Overall, the core message is that agents work best when treated like junior engineers inside a controlled workflow: decompose tasks, maintain state, require debuggable outputs, and iterate with measurable checkpoints. The result is faster experimentation and richer feedback loops—without needing to hand-code every detail.
Cornell Notes
LLM agents in 2025 can accelerate coding and R&D when they’re used like structured iterators rather than “one-shot” problem solvers. The example uses Open Hands to run an evolutionary-training experiment on Shakespeare text: the agent generates preprocessing code, builds training scripts, and iteratively refines model architecture and fitness evaluation. A README.md in the workspace becomes the compact source of truth so context can be reset without losing the experiment’s state. The workflow also stresses engineering basics—debug logs, JSON outputs for analysis, and test cases—because long runs and complex code still require validation. The payoff includes a live curses dashboard that visualizes best and average fitness over generations, making progress easy to monitor and steer.
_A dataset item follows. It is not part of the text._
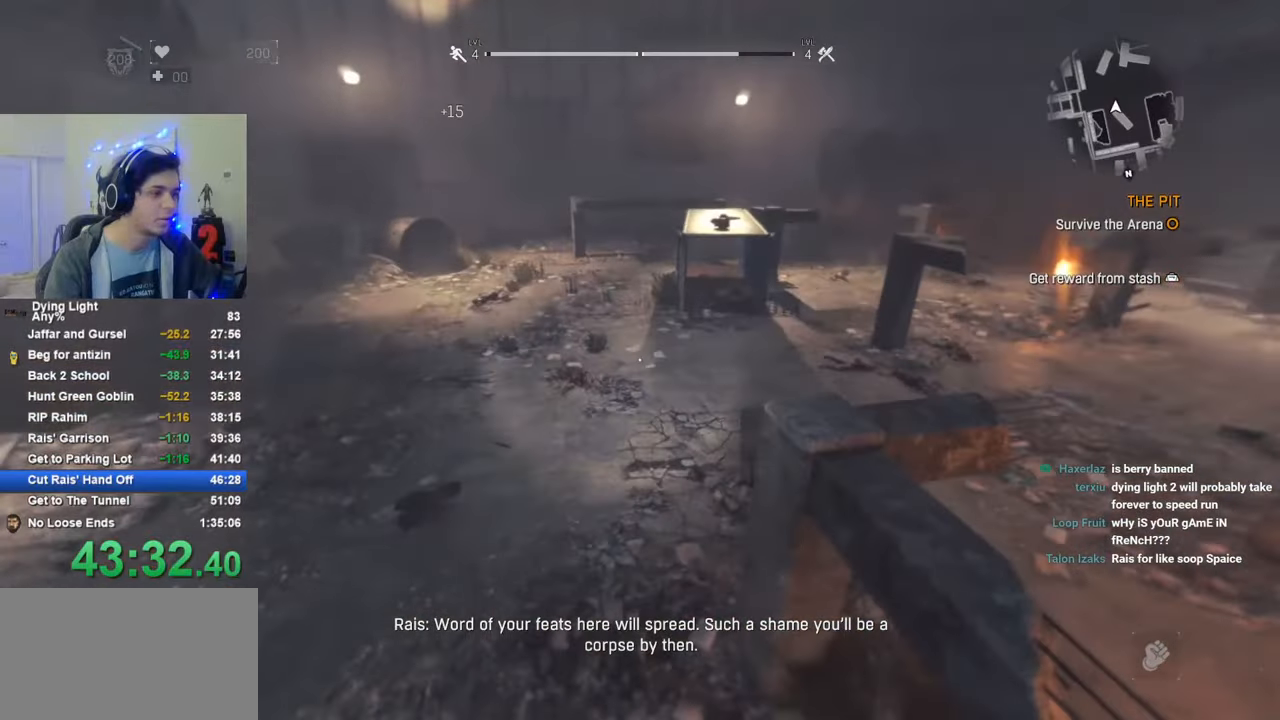
{"keys": ["shift", "space", "w"], "mouse": [], "mouse_move": "right", "events": []}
Why does the transcript insist on breaking work into smaller prompts instead of one huge instruction?
What role does README.md play in keeping an agent-driven project stable?
How does the experiment diagnose “stuck” learning around ~50% average fitness?
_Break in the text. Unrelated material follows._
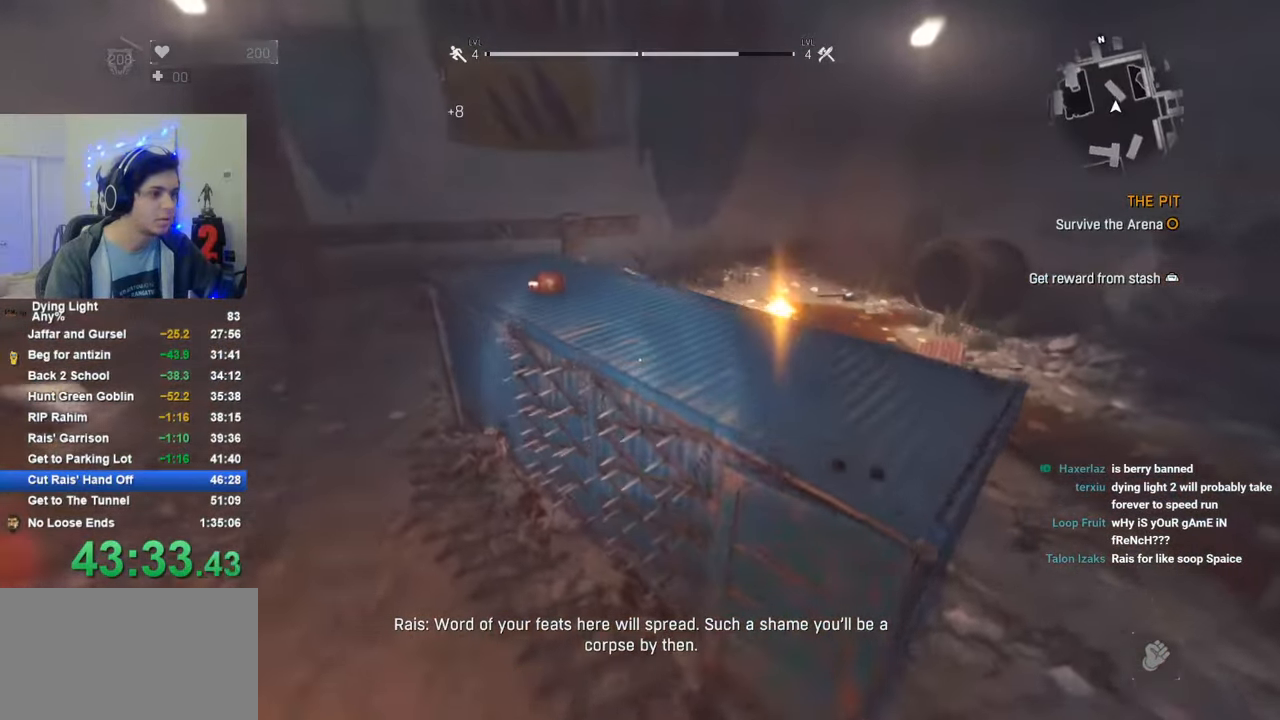
{"keys": ["shift", "space", "w"], "mouse": [], "mouse_move": "still", "events": []}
What engineering practices are emphasized for long-running agent-generated scripts?
What makes the curses dashboard a meaningful “agent win” rather than just a UI flourish?
How does parallelism change the productivity equation for agent workflows?
Review Questions
- What specific mechanisms in the workflow prevent context from degrading agent performance over many steps?
- How do changes to activation functions and fitness evaluation alter the learning behavior in the evolutionary experiment?
- Why is debug output (console logs/JSON artifacts) critical when agent-generated scripts run for long periods?
Key Points
- 1
Open Hands is treated as a structured loop (prompting plus conditional logic), so success comes from engineering discipline rather than expecting “magic.”
- 2
Decompose tasks into subproblems (preprocessing → training scaffold → evolutionary loop → fitness/architecture tweaks) instead of issuing one massive instruction.
- 3
Maintain a workspace README.md as a compact experiment state so the agent can reset without losing goals or file context.
- 4
Require debuggable outputs: console logs and JSON artifacts for progress and analysis, especially for long-running training or benchmarking.
- 5
Use measurable checkpoints (fitness trends, test cases, saved artifacts) to guide iteration and avoid aimless wandering.
- 6
Evolutionary training benefits from targeted changes when learning stalls: activation functions, weight scaling, bias terms, and fitness functions that reward partial matches.
- 7
Agent leverage increases with parallelism: multiple agents can run experiments and tooling simultaneously while the human focuses on direction and validation.